When S Left

When S left, I cried a little. But when I think about it I begin to see that it was only one of the many things I did after she left.

She started leaving many months before I cried about her leaving. Maybe it was when she told me that she landed the scholarship to the US. I was coalescing from my own little trip to the netherworld fueled by a handful of pills when I got her email. I didn’t feel much, really. I was happy that she got the scholarship, but my affectations had assumed a straight line by then—probably the medications and side-effects of suicide. After a few months, back in campus, I did not venture out much and had stopped resisting the parties my professors threw. I stayed indoors for days on end only getting out to eat at the dining hall, and I skipped even those short trips at times. When I met S after a few weeks when a senior of ours came visiting, she gave me an earful. She told me that I am an adult now and should act like one—I think what she meant was that I should probably get my shit together.

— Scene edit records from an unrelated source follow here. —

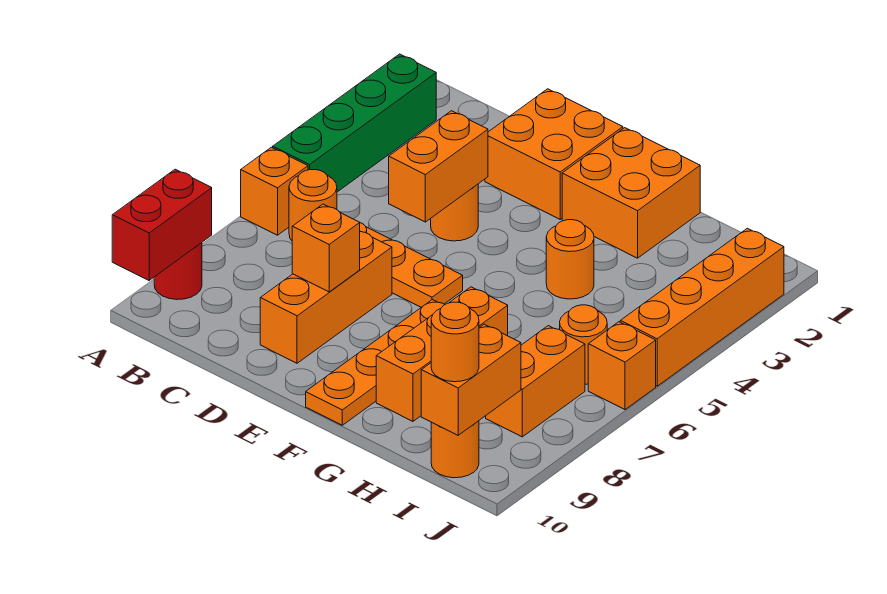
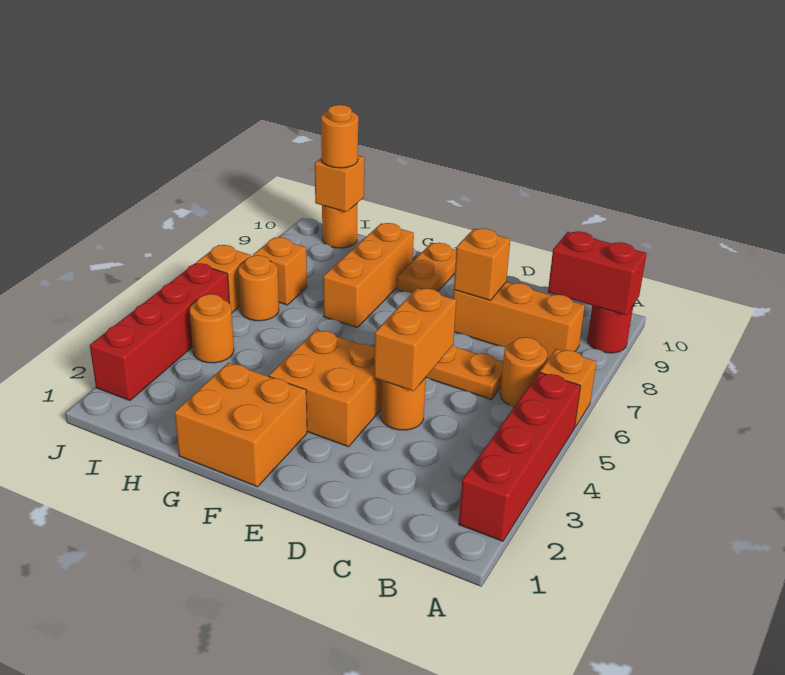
green brick A2:A5 level 1 -> red brick A2:A5 level 1
red brick A9:A10 level 2 -> red brick A9:B9 level 2
orange brick D1:E2 level 1 -> orange brick E3:F4 level 1
orange brick D7:D9 level 1 -> orange brick B8:D8 level 1
orange plate F7:F10 level 1 -> orange plate F9:F10 level 1
orange round brick G4 level 1 -> orange round brick I4 level 1
orange brick I7:I8 level 1 -> orange brick I7 level 1
orange brick I9:I10 level 2 -> orange brick I10 level 2
orange brick J2:J5 level 1 -> red brick J2:J5 level 1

When we were writing our reports for the annual seminar all of us hold in the months of August and September, both of us found ourselves stuck. Her friend was visiting because the friend’s “brain wasn’t braining.” It was raining in Mumbai and there was no place to sit when we went for our usual chai-biscoot breaks. Her friend had an umbrella, white dots on pink fabric. I liked the umbrella and told her I’d get a similar one because I liked color and the polka dot pattern. We—S and I—decided we would be accountability partners and push ourselves to finish the seminar report before she and my supervisor left on their respective fellowships. She told me the student wellness person employed by the college we were at suggested the idea of accountability partner. S told the wellness centre woman that she knew only one person who was working during the time—Me—and that she wasn’t sure I was even responsible for myself. When she told me about this conversation, I wanted to do this partner thingy because I thought I’d get my work done, and it was fun to work with her. I think it paid off: we held our seminars on the 9th of August and 10th of August, right on schedule. She was down with fever but managed to finish everything.

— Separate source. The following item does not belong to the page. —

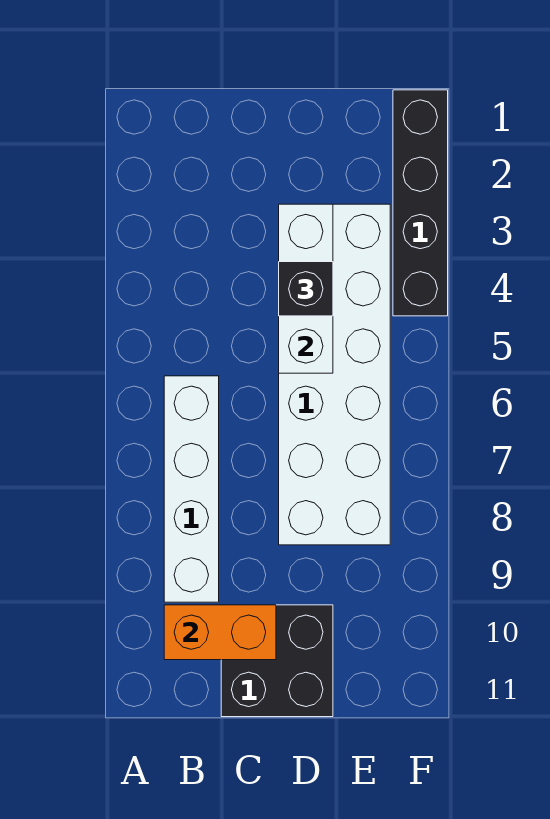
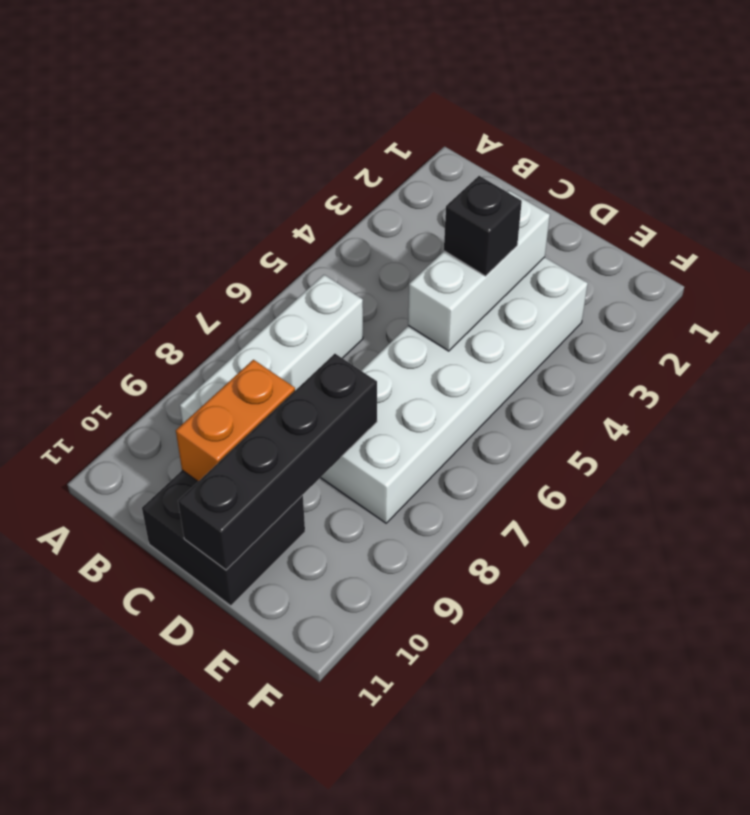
orange brick B10:C10 level 2 -> orange brick C9:C10 level 2
black brick F1:F4 level 1 -> black brick D8:D11 level 2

Well, after she left, I think I lost my sense of time a little bit. Sure, I was pulling all-nighters and watching arthouse movies and thinking about sad things, but the day she left—I think it was the day after—I felt completely out of place and out of time. I walked to the cafe they had opened in the campus and drank a coffee and ate a slice of cheesecake—which S and I used to eat when we went there. I called her when I started from the department and talked to her sitting by one of those round tables the cafe had set up. After I hung up, I ordered the cheescake and coffee. It was August 15th and they had stenciled out a coffee-powder ‘76’ on the foam in my cup. I thought it felt crisp—the edges were quite neat and the powder had evenly filled the rather thick numbers.